Serum glutamate pyruvate transaminase (SGPT/ALT): The study revealed highly significant (p<0.01) dose dependent elevation of SGPT (IU/L) levels in all the treatment Groups at 28th day and the detail of mean ± S.E. values of SGPT of different treatment Groups are presented in table 4. The mean serum Glutamate pyruvate transaminase dose dependent significant (p<0.01) increase in Group II (40.60 ± 0.274) was followed by Group III (69.00 ± 0.150) and Group IV (76.66 ± 0.194) when compared with the values of Group I (30.53 ± 0.376) control mice.

Parameters Groups 28 days
ALT (IU/L) I 30.53 ± 0.376d
  II 40.60 ± 0.274c
  III 69.00 ± 0.150b
  IV 76.66 ± 0.194a
AST (IU/L) I 147.09 ± 0.154c
  II 168.24 ± 0.537c
  III 198.98 ± 0.310b
  IV 266.16 ± 20.08a
ALP (IU/L) I 63.37 ± 0.206d
  II 97.65 ± 0.118c
  III 139.19 ± 0.220b
  IV 191.60 ± 1.87a

Table 4: Effect of acetamiprid on biochemical parameters in serum of mice after daily oral administration for 28 days.

Serum glutamate oxaloacetate transaminase (SGOT/AST): It was determined in IU/L values at 28 days of administration. The mean serum Glutamate Pyruvate transaminase values revealed dose dependent significant (p<0.01) increase was observed in Group II (168.24 ± 0.537) followed by Group III (198.98 ± 0.310), and Group IV (266.26 ± 20.08) as compared with control Group (147.09 ± 0.154) mice. Details of mean ± S.E. values of SGOT of different treatment Groups are presented in table 4.

Alkaline phosphatase

Details of mean ± S.E. values of SGOT of different treatment Groups are presented in table 4. The post administered values at 28th days for all the treatment Groups of alkaline phosphatase (IU/L) was determined including Control Group. A highly significant (p<0.01) mean ± S.E. values with increasing trend was observed in Group II (97.65 ± 0.118) followed by Group III (139.19 ± 0.220) and Group IV (191.60 ± 1.877) when compared with control Group (63.77 ± 0.206) mice.

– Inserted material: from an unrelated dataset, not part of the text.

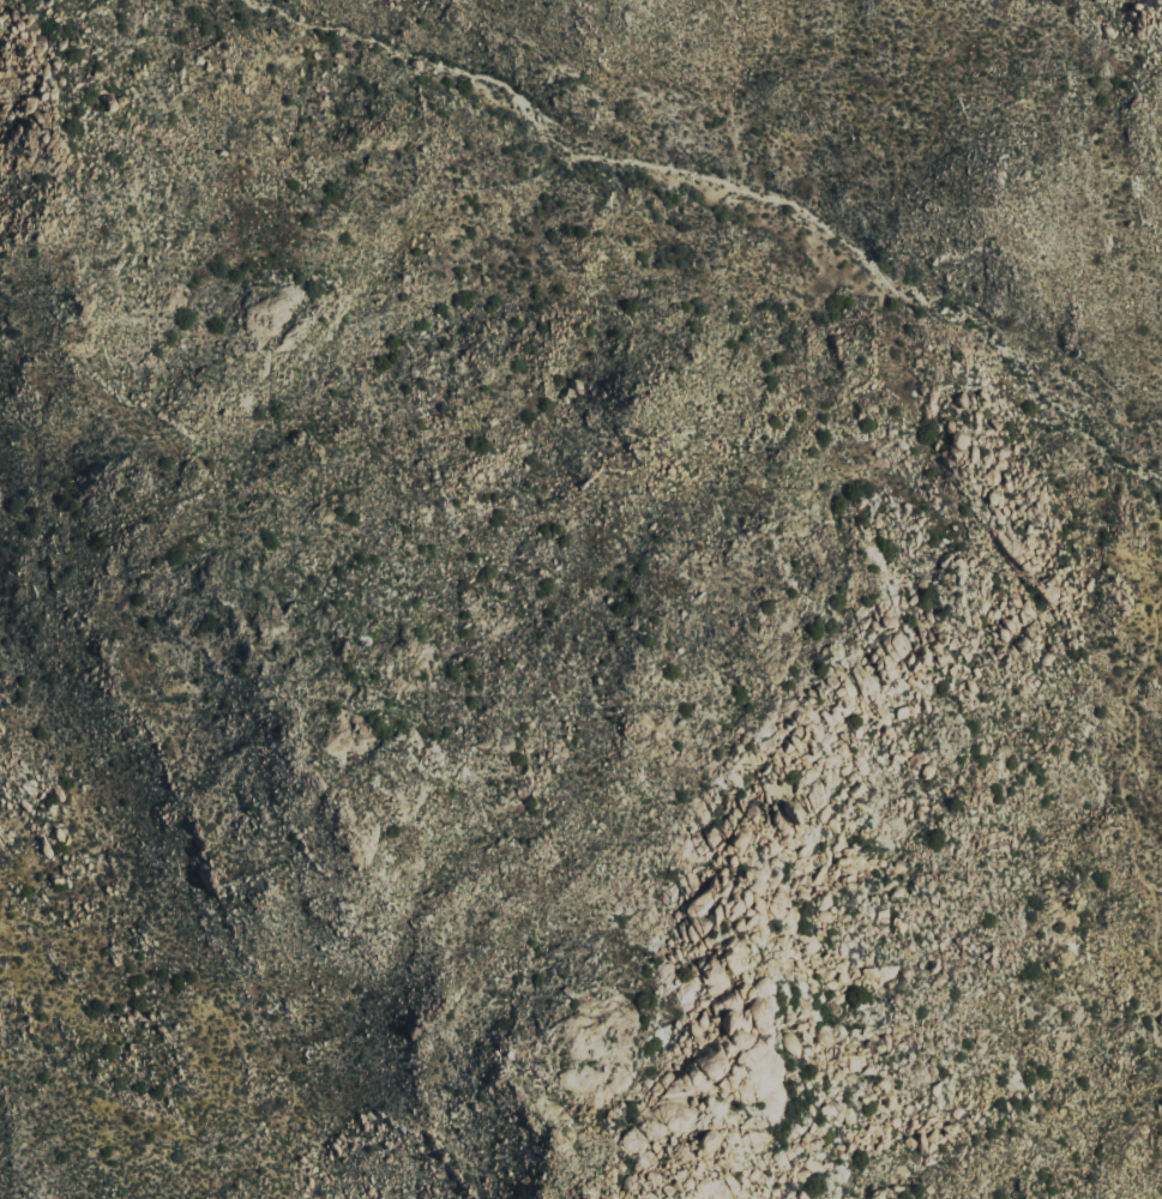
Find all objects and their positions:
park: (586, 599)

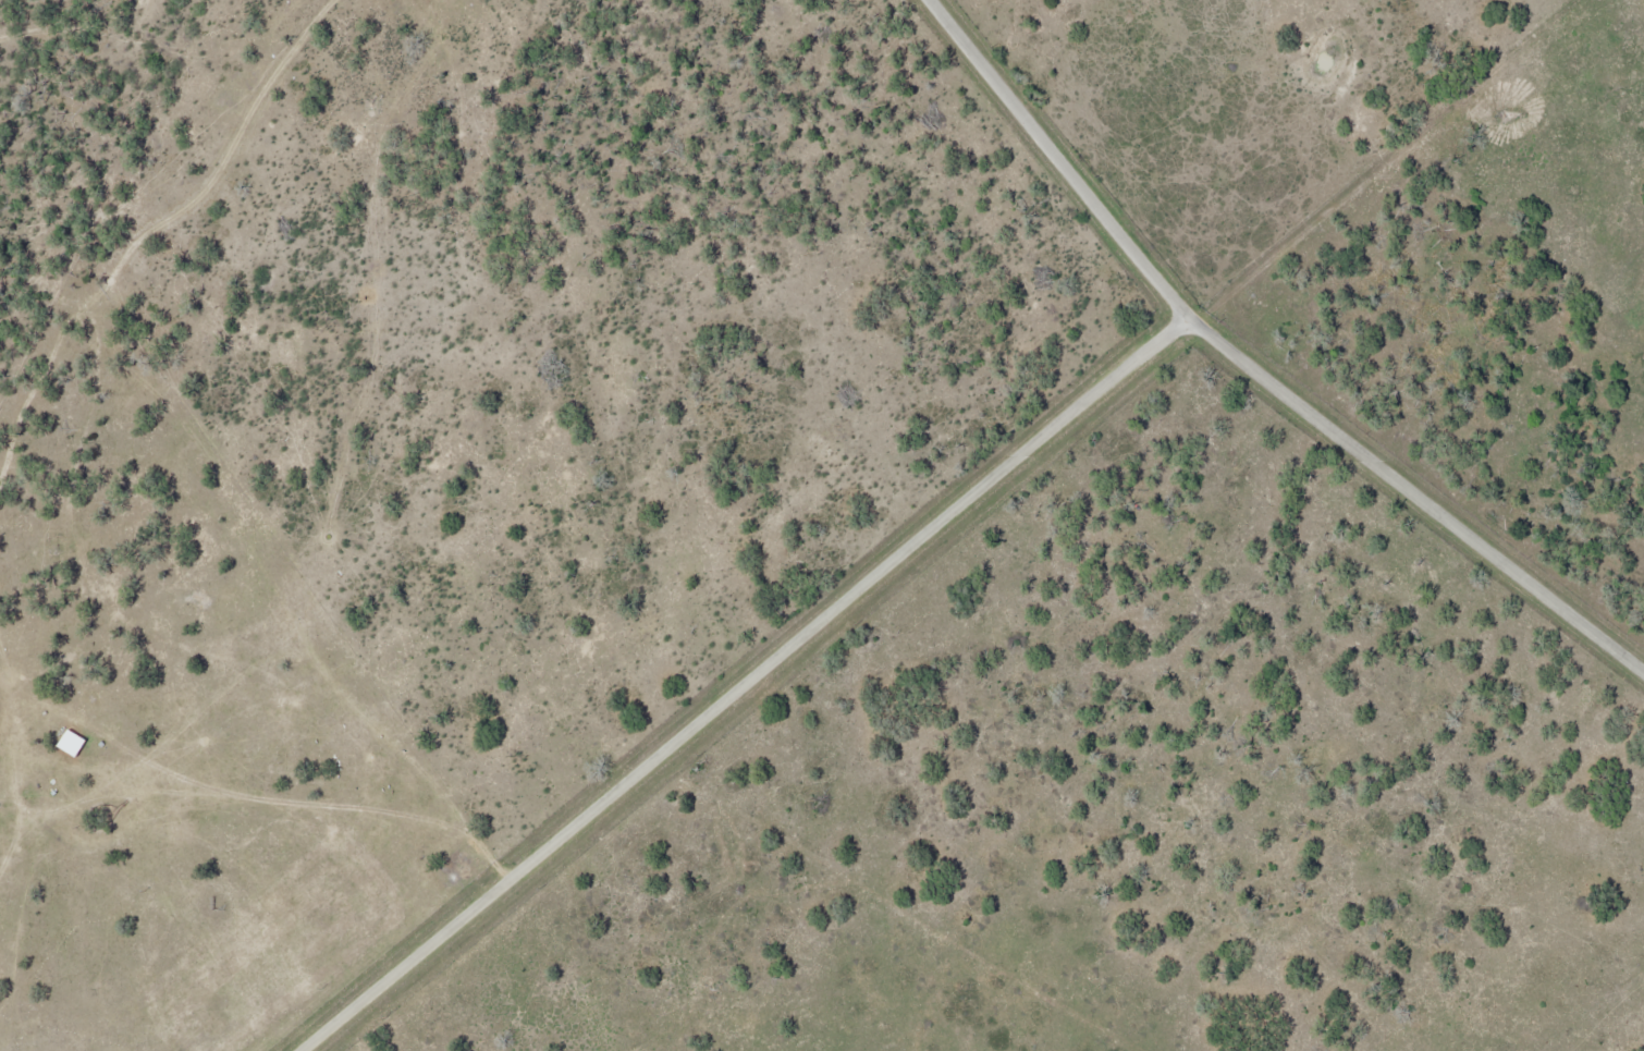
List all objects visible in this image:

The findings in the present study correlated with findings of Mondal (2007) in oral administration of acetamiprid to female wister rats, Chakraborty [14] found the above in acetamiprid oral administration in goat. Zhang et al. [1] confirmed significant increase in activity of serum Alanine Transaminase (ALT) of male mice in acetamiprid toxicity. Bhardwaj et al. [12] reported elevation in GPT in imidacloprid toxicity in female rats. The present findings of increase in the value of AST was in agreement with the findings of Bhardwaj et al. [12] in female rats following administration of Imidacloprid and Zhang et al. [1] in male mice following administrations of acetamiprid. Increase in Alkaline phosphatase value was also reported by other workers such as acetamiprid toxicity in female rats [13], acetamiprid in male mice Zhang et al. [1], dichlorovos in male mice [15]. The increase in ALP usually occurred due to its increased synthesis due to damaged liver conditions [16]. Elevated plasma ALP might be due to acute hepatocellular damage and destruction of epithelial cells in gastrointestinal tracts [17].

Conclusion

In the present study, it was found that acetamiprid administered @ 10 mg/kg body weight (1/20th of LD50 value) proved to be non-toxic for the experimental animals under test [18].

Acknowledgement

The authors are thankful to Hon’ble Vice-Chancellor, West Bengal University of Animal and Fishery Sciences, Kolkata, India for providing the necessary facilities to carry out this research work.

Dedication

The original research work is dedicated to West Bengal University of Animal and Fishery Sciences, Kolkata, India.